The program still needed some finishing touches, but for the time being, John needed money to live on and a printer for his computer. When Adam Osborne came by their booth, John and Matthew asked him for advice. This brought them to the IUS booth, and when Bill Baker took a look at EasyWriter, he agreed to pay Draper and McIntosh an advance for it.

While Draper was finishing the program in California. Baker was in Indianapolis taking care of IUS business. But even though his company was profitable, Bill wasn’t ready to stake his future on it, and as a result, for added security, he took a job with a bank. Then the bank relocated him to San Francisco at about the time Draper completed EasyWriter. The program then started selling even better than Whatsit?

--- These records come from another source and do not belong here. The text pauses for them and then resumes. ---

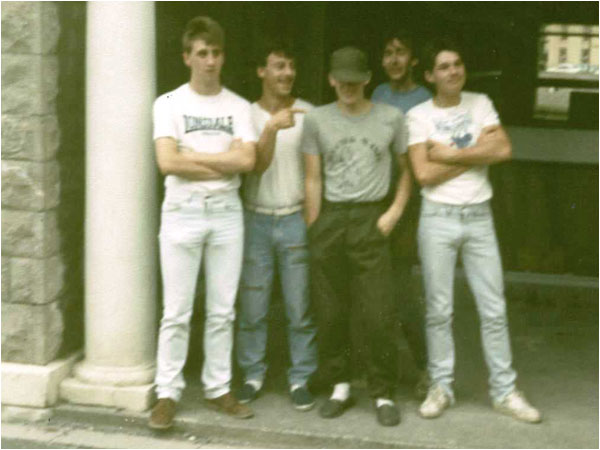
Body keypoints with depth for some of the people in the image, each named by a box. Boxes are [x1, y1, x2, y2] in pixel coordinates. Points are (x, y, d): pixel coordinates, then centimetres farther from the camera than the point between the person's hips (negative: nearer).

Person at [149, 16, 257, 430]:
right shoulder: (170, 103, 1)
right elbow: (167, 162, -12)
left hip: (227, 212, 2)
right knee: (177, 311, 0)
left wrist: (193, 155, -9)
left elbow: (247, 161, -7)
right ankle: (167, 394, 8)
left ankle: (218, 389, 17)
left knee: (223, 310, 8)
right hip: (182, 211, -2)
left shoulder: (239, 107, 7)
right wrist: (224, 163, -8)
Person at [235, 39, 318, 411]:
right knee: (253, 307, 4)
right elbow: (257, 165, -8)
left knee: (300, 307, 1)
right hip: (257, 219, 1)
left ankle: (301, 378, 12)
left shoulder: (308, 114, 1)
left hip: (296, 219, -1)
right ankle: (253, 374, 18)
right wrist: (272, 128, -24)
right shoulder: (248, 115, 2)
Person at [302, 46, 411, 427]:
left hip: (370, 220, -1)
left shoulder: (391, 118, 4)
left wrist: (395, 211, -1)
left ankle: (384, 394, 8)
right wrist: (313, 230, 1)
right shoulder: (317, 120, 6)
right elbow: (313, 179, 6)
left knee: (379, 313, -4)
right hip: (330, 217, 1)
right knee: (330, 311, 5)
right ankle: (340, 387, 19)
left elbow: (407, 170, 11)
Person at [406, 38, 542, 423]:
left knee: (494, 309, 4)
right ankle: (441, 388, 16)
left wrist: (450, 153, -12)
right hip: (438, 219, -2)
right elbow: (424, 174, -13)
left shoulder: (480, 104, 6)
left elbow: (504, 150, -9)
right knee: (439, 310, 5)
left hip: (479, 217, 2)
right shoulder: (419, 115, -2)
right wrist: (477, 152, -9)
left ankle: (505, 391, 12)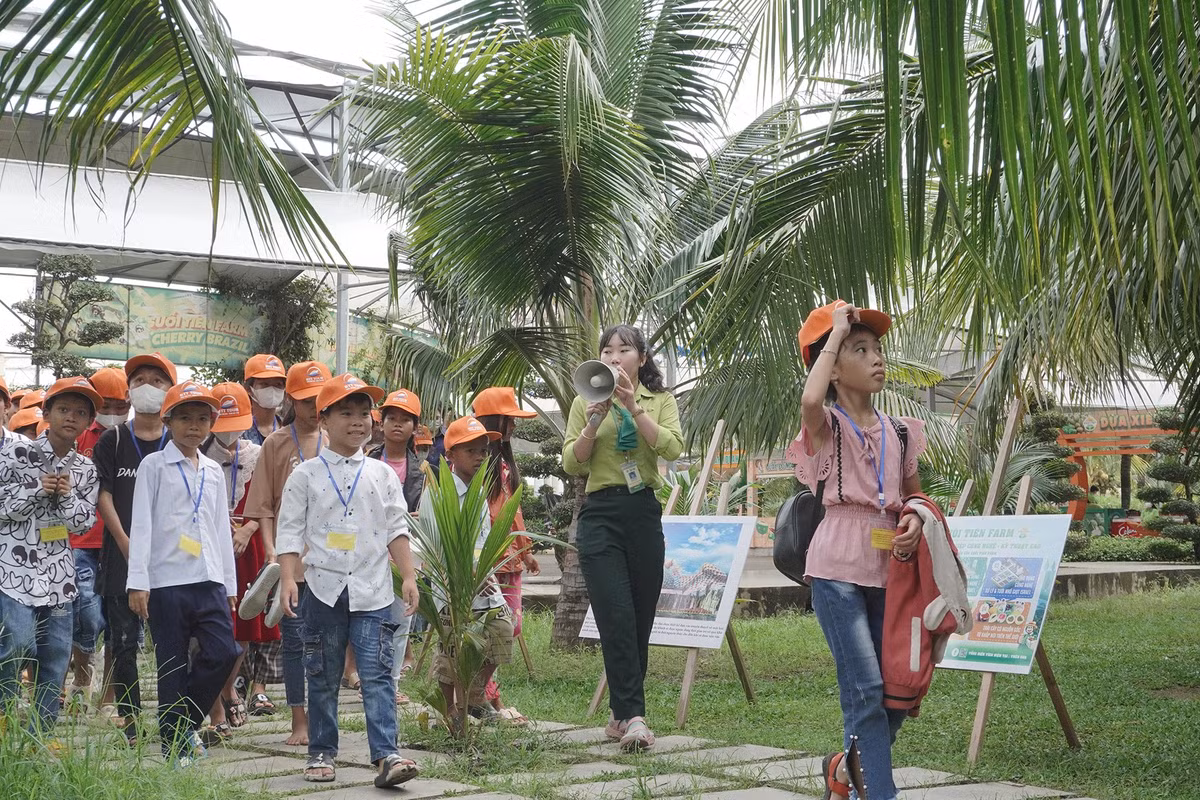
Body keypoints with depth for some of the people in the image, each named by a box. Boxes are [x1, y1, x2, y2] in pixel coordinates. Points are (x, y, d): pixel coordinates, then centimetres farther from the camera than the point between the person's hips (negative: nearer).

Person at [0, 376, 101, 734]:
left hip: (59, 579, 4)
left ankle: (40, 739, 17)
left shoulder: (86, 470, 8)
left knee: (55, 662, 6)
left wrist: (65, 495, -11)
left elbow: (83, 523, 6)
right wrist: (36, 490, -15)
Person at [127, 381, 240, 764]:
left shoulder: (214, 471, 16)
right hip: (167, 579, -4)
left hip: (209, 578, 5)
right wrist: (138, 582, -11)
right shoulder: (154, 466, 1)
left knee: (223, 653, -5)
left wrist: (230, 583, 16)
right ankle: (174, 743, 10)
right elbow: (141, 524, -4)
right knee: (173, 664, 0)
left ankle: (187, 722, 16)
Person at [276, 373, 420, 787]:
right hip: (323, 588, 0)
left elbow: (396, 530, 10)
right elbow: (291, 530, 2)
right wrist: (288, 578, -8)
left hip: (372, 590, 0)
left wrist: (408, 577, 4)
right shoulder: (306, 475, 4)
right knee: (323, 677, 9)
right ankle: (321, 752, 19)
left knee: (377, 673, -7)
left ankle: (386, 754, -11)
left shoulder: (382, 474, 9)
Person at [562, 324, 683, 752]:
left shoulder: (660, 400, 10)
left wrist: (635, 408, -15)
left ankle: (621, 716, 14)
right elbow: (571, 463, 2)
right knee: (616, 616, -14)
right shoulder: (585, 403, 10)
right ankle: (632, 715, -17)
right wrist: (594, 421, -11)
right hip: (600, 514, -2)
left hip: (644, 513, 2)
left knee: (640, 618, 4)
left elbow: (673, 448, -7)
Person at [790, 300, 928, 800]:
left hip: (887, 570, 6)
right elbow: (810, 400, -29)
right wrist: (836, 333, -17)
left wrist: (915, 520, -1)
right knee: (867, 690, -12)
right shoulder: (827, 425, -5)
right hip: (838, 570, -6)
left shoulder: (898, 432, 12)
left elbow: (914, 493, 24)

It was at that time that Bill quit his job and finally took the plunge into full-time publishing.

By then, IUS was based in California. Baker’s next project, a mail-merge program for EasyWriter called EasyMailer (a means of printing mailing lists), brought him into contact with Dan Remer, another person who was to have a profound effect on his destiny as an entrepreneur. Because he thought he could save money on the EasyMailer documentation if it could be typeset directly from computer disks, Bill started looking for someone who had a typesetting machine and also knew something about computers. Dan Remer was just that person. Not only did he have a typesetting business in Berkeley, but having done a fair amount of business for microcomputer companies, he was also very knowledgeable about computers.